╭─ PROVIDED DATA
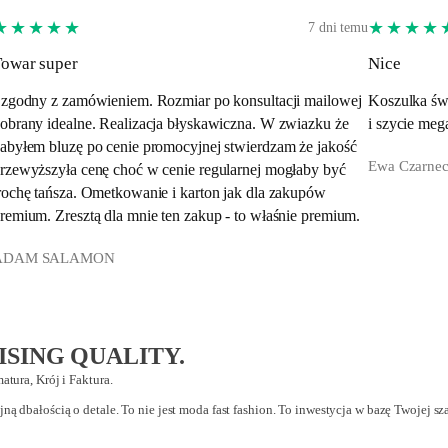
★★★★★
★★★★
7 dni temu
owar super
Nice
 zgodny z zamówieniem. Rozmiar po konsultacji mailowej
Koszulka świ
obrany idealne. Realizacja błyskawiczna. W zwiazku że
i szycie meg
abyłem bluzę po cenie promocyjnej stwierdzam że jakość
Ewa Czarne
rzewyższyła cenę choć w cenie regularnej mogłaby być
rochę tańsza. Ometkowanie i karton jak dla zakupów
remium. Zresztą dla mnie ten zakup - to właśnie premium.
ADAM SALAMON
SING QUALITY.
atura, Krój i Faktura.
ną dbałością o detale. To nie jest moda fast fashion. To inwestycja w bazę Twojej s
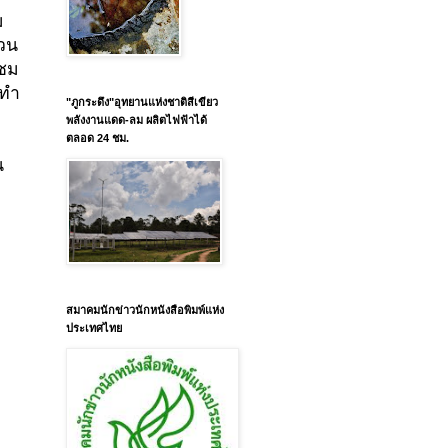
ม
วน
นชม
 ทำ
"ภูกระดึง"อุทยานแห่งชาติสีเขียว
พลังงานแดด-ลม ผลิตไฟฟ้าได้
ตลอด 24 ชม.
น
สมาคมนักข่าวนักหนังสือพิมพ์แห่ง
ประเทศไทย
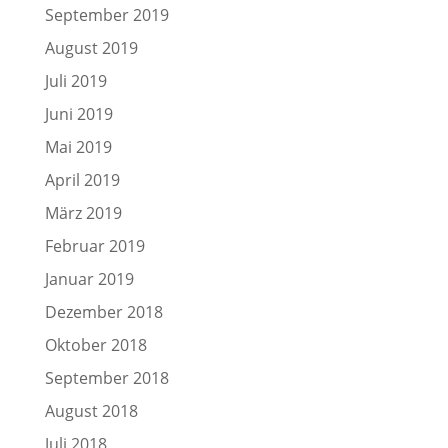
September 2019
August 2019
Juli 2019
Juni 2019
Mai 2019
April 2019
März 2019
Februar 2019
Januar 2019
Dezember 2018
Oktober 2018
September 2018
August 2018
Juli 2018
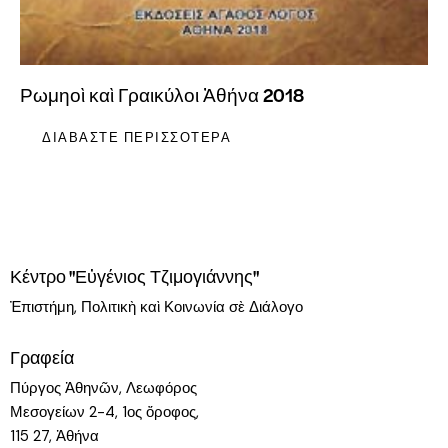
Ρωμηοὶ καὶ Γραικύλοι Ἀθήνα 2018
ΔΙΑΒΆΣΤΕ ΠΕΡΙΣΣΌΤΕΡΑ
Κέντρο "Εὐγένιος Τζιμογιάννης"
Ἐπιστήμη, Πολιτικὴ καὶ Κοινωνία σὲ Διάλογο
Γραφεία
Πύργος Ἀθηνῶν, Λεωφόρος
Μεσογείων 2-4, 1ος ὄροφος,
115 27, Ἀθήνα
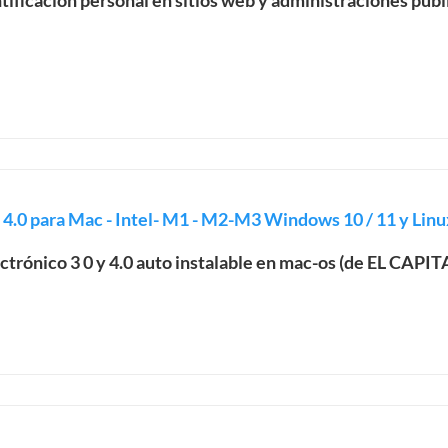
ntificación personal en sitios web y administraciones públ
y 4.0 para Mac - Intel- M1 - M2-M3 Windows 10 / 11 y Linu
lectrónico 3 0 y 4.0 auto instalable en mac-os (de EL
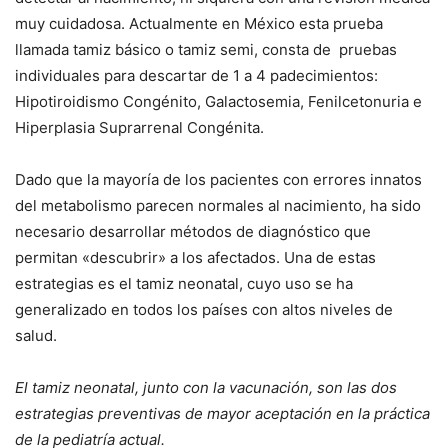
muy cuidadosa. Actualmente en México esta prueba
llamada tamiz básico o tamiz semi, consta de pruebas
individuales para descartar de 1 a 4 padecimientos:
Hipotiroidismo Congénito, Galactosemia, Fenilcetonuria e
Hiperplasia Suprarrenal Congénita.
Dado que la mayoría de los pacientes con errores innatos
del metabolismo parecen normales al nacimiento, ha sido
necesario desarrollar métodos de diagnóstico que
permitan «descubrir» a los afectados. Una de estas
estrategias es el tamiz neonatal, cuyo uso se ha
generalizado en todos los países con altos niveles de
salud.
El tamiz neonatal, junto con la vacunación, son las dos
estrategias preventivas de mayor aceptación en la práctica
de la pediatría actual.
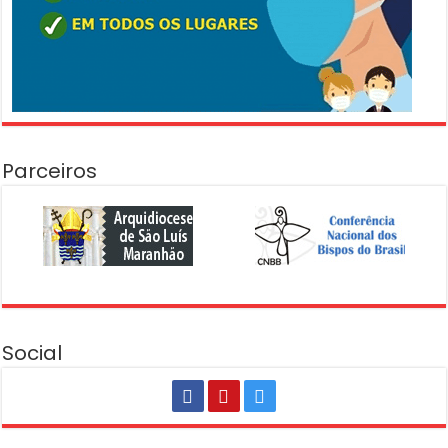
Parceiros
Social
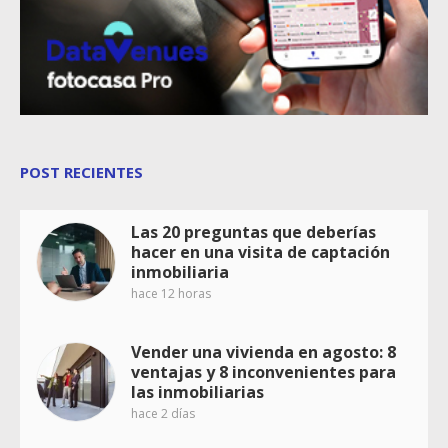
POST RECIENTES
Las 20 preguntas que deberías
hacer en una visita de captación
inmobiliaria
hace 12 horas
Vender una vivienda en agosto: 8
ventajas y 8 inconvenientes para
las inmobiliarias
hace 2 días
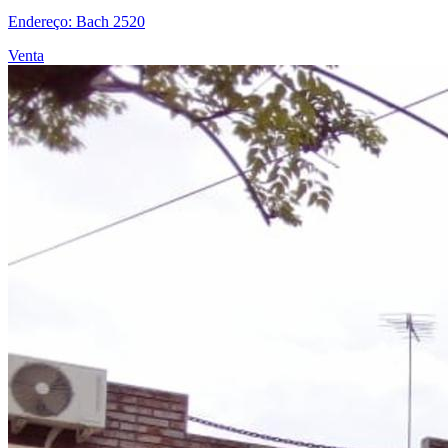
Endereço: Bach 2520
Venta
╰─
▶ REQUIRED ACTION: Look over the entries above and tally the lines containing the string "tamiz"; the answer is that total only.

▶ RESPONSE TO THIS EXERCISE: 3